# [ACTIVITY]
Pictures in the entries below are excluded; copy only the lines from the one containing "ring tip: (741, 723)" to the one containing "middle tip: (155, 138)", both included.

[Saved entries]
^^^^^^^^^^^^^^^^
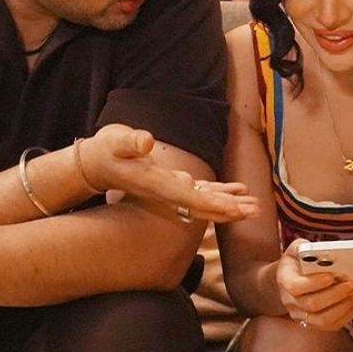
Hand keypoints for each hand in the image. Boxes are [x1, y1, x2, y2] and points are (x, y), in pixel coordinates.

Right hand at [78, 124, 259, 222]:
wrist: (96, 165)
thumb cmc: (107, 151)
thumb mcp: (116, 141)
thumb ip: (130, 141)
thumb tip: (146, 140)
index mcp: (159, 185)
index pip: (191, 199)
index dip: (214, 204)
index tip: (235, 209)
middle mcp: (168, 193)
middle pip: (204, 207)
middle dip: (229, 210)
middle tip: (256, 211)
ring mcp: (171, 192)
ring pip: (205, 202)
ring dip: (229, 204)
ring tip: (254, 205)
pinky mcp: (172, 185)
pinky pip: (201, 194)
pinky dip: (219, 194)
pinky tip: (236, 192)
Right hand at [275, 239, 352, 330]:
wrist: (289, 279)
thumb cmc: (296, 261)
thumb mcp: (296, 248)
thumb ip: (305, 247)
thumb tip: (323, 251)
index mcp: (285, 280)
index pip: (296, 287)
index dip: (314, 283)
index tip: (331, 275)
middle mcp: (291, 301)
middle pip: (312, 305)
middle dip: (335, 295)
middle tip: (352, 285)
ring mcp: (301, 315)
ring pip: (322, 320)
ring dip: (343, 308)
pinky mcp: (313, 323)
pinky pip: (330, 326)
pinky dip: (346, 316)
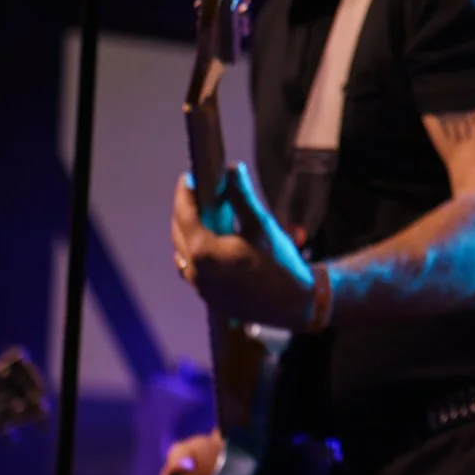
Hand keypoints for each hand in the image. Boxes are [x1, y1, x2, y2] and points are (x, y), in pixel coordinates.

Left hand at [172, 165, 314, 327]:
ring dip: (190, 230)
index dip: (185, 193)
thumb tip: (232, 169)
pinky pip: (193, 266)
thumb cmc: (279, 263)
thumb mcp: (261, 225)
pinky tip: (214, 240)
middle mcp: (195, 271)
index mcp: (203, 253)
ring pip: (183, 251)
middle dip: (186, 210)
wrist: (294, 305)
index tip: (190, 177)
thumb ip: (241, 196)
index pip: (184, 215)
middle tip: (198, 191)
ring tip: (206, 213)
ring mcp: (199, 287)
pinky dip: (197, 249)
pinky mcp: (208, 296)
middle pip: (179, 232)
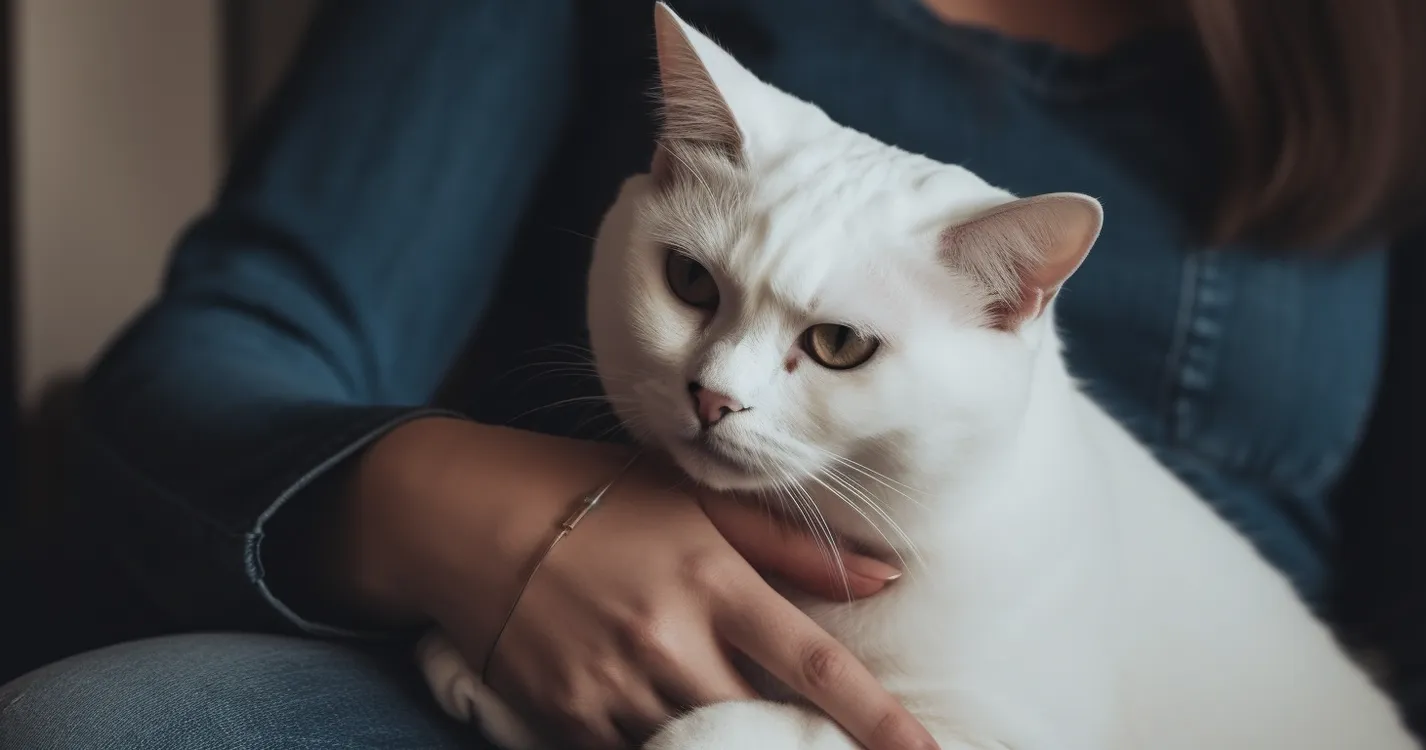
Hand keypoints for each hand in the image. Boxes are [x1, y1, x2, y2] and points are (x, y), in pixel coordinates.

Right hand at [336, 417, 936, 749]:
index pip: (816, 666)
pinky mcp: (567, 719)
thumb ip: (790, 544)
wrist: (464, 517)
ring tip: (741, 723)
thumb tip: (885, 576)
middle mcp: (668, 640)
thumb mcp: (691, 499)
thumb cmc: (591, 494)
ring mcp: (613, 686)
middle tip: (817, 742)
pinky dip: (665, 749)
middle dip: (798, 749)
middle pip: (762, 731)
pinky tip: (675, 726)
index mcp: (712, 579)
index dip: (878, 723)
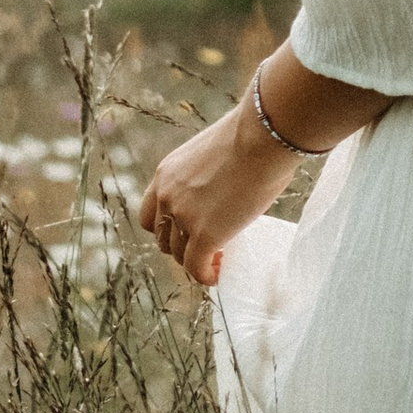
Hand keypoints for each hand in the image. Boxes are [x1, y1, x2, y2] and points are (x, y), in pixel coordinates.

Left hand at [138, 95, 289, 288]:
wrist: (261, 138)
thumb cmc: (252, 138)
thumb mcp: (214, 154)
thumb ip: (207, 176)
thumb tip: (226, 189)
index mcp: (166, 174)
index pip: (150, 213)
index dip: (166, 227)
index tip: (186, 230)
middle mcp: (167, 197)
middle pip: (162, 237)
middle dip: (180, 245)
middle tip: (204, 247)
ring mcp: (184, 217)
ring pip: (179, 255)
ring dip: (195, 260)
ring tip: (215, 260)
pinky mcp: (204, 236)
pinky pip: (196, 267)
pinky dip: (205, 275)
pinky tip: (217, 274)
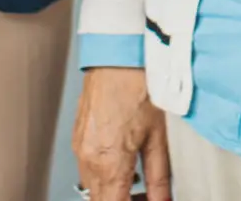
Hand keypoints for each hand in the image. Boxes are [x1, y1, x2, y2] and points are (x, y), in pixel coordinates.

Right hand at [73, 67, 171, 200]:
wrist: (117, 55)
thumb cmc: (138, 86)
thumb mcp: (158, 137)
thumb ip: (160, 178)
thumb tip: (163, 200)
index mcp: (110, 163)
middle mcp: (89, 160)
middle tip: (143, 196)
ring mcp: (79, 149)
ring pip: (92, 188)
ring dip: (111, 191)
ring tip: (135, 183)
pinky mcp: (77, 139)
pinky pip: (86, 170)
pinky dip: (102, 175)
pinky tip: (121, 164)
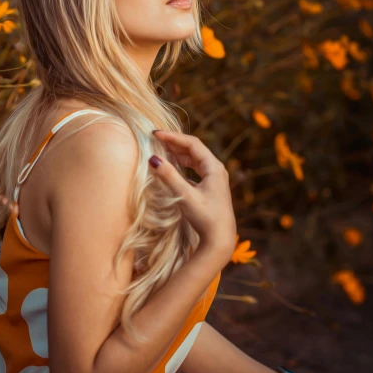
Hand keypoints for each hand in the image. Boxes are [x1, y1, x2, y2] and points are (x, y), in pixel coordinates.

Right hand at [149, 130, 236, 262]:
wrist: (220, 239)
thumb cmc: (205, 217)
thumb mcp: (185, 196)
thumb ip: (169, 177)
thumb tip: (153, 158)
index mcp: (214, 167)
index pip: (192, 144)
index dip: (173, 137)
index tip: (155, 133)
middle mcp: (216, 169)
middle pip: (193, 149)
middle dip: (174, 142)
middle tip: (155, 138)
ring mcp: (214, 178)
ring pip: (194, 158)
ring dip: (178, 152)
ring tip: (161, 147)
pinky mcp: (210, 187)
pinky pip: (194, 168)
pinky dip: (182, 164)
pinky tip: (172, 165)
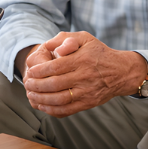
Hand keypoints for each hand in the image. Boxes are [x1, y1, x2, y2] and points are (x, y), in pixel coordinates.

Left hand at [23, 31, 147, 116]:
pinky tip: (42, 105)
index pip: (55, 67)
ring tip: (31, 95)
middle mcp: (84, 76)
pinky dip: (51, 109)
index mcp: (81, 59)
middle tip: (27, 83)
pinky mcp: (88, 103)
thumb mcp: (84, 38)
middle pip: (54, 84)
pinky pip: (66, 110)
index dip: (39, 71)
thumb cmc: (98, 53)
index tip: (30, 71)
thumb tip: (47, 45)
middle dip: (36, 85)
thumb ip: (65, 39)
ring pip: (58, 99)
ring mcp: (86, 92)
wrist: (121, 72)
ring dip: (41, 99)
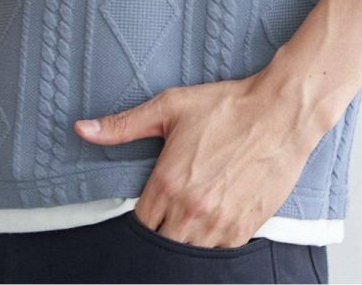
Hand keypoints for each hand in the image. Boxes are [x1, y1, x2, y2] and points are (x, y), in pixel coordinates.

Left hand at [73, 73, 315, 247]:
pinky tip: (213, 220)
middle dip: (161, 231)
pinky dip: (211, 243)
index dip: (140, 219)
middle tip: (170, 211)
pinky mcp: (244, 229)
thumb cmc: (226, 107)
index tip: (148, 207)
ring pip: (188, 253)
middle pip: (161, 244)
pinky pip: (217, 253)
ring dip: (185, 239)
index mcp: (168, 182)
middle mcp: (191, 209)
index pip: (138, 225)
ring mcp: (219, 223)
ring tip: (190, 215)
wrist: (279, 112)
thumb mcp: (170, 107)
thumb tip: (82, 129)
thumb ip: (123, 125)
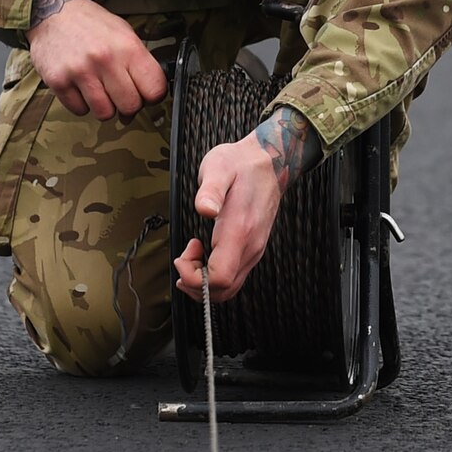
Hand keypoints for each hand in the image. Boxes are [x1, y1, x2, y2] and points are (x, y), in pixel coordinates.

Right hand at [25, 0, 166, 119]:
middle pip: (130, 106)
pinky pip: (79, 110)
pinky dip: (81, 104)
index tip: (145, 95)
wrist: (51, 13)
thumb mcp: (123, 32)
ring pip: (105, 113)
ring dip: (104, 107)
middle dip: (127, 106)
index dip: (153, 97)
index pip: (154, 89)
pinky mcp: (58, 81)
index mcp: (127, 46)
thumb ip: (138, 62)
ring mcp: (80, 72)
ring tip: (98, 90)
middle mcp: (105, 59)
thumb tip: (151, 93)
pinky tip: (80, 87)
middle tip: (120, 95)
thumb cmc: (90, 24)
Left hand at [172, 109, 320, 302]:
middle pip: (224, 290)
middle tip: (182, 259)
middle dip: (196, 284)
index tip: (182, 256)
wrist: (269, 161)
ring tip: (190, 256)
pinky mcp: (252, 248)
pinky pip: (234, 276)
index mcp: (240, 231)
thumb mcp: (219, 168)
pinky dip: (214, 275)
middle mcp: (250, 246)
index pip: (220, 278)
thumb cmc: (240, 164)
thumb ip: (210, 190)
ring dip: (204, 281)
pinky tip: (202, 254)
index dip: (195, 277)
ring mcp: (254, 249)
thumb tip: (204, 209)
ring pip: (230, 287)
^^^^^^^^^^^^^^^^
# [RESPONSE BELOW]
ring tip: (741, 723)
thumb tip: (885, 576)
middle mcp: (668, 640)
thumb mcp: (691, 499)
thumb cmc: (591, 494)
ring mcp: (613, 686)
middle tip: (817, 742)
pinky dip: (665, 749)
middle dip: (798, 749)
middle pip: (762, 731)
pinky tip: (675, 726)
index mcp: (712, 579)
index dip: (878, 723)
Hand keypoints for each hand in the image. Boxes are [x1, y1, x2, y2] and points are (x, y), in pixel coordinates.

Left hand at [138, 95, 289, 288]:
wrist: (261, 138)
thumb cmc: (252, 138)
thumb mcp: (214, 154)
thumb ip: (207, 176)
thumb tip: (226, 189)
index mcp: (166, 174)
index pip: (150, 213)
index dip: (166, 227)
index tip: (186, 230)
middle mcp: (167, 197)
middle pip: (162, 237)
middle dip: (180, 245)
middle tip: (204, 247)
ring mcp: (184, 217)
ring pip: (179, 255)
ring dip: (195, 260)
ring tip: (215, 260)
pinky mcp: (204, 236)
pinky pip: (196, 267)
pinky dip: (205, 275)
pinky tip: (217, 274)
Hand keypoints for each hand in the image. Boxes are [x1, y1, x2, y2] and points are (x, y), in pixel coordinates.

Right hand at [73, 67, 171, 200]:
wrist: (117, 55)
thumb cmc: (138, 86)
thumb mcp: (158, 137)
thumb ip: (160, 178)
thumb tip: (163, 200)
index mcp: (110, 163)
middle mcp: (89, 160)
middle tip: (143, 196)
ring mcp: (79, 149)
ring pip: (92, 188)
ring dip: (111, 191)
ring tip: (135, 183)
pinky mcp: (77, 139)
pinky pip: (86, 170)
pinky dip: (102, 175)
pinky tip: (121, 164)
Hand keypoints for each hand in the image. Boxes are [x1, y1, x2, y2] and points are (x, y), in pixel coordinates.

Right hand at [149, 130, 236, 262]:
wrist: (220, 239)
thumb cmc: (205, 217)
thumb mcp: (185, 196)
thumb ip: (169, 177)
thumb tip: (153, 158)
index mcp: (214, 167)
index pip: (192, 144)
index dip: (173, 137)
index tip: (155, 133)
middle mcp: (216, 169)
middle pip: (193, 149)
middle dip: (174, 142)
middle tip: (155, 138)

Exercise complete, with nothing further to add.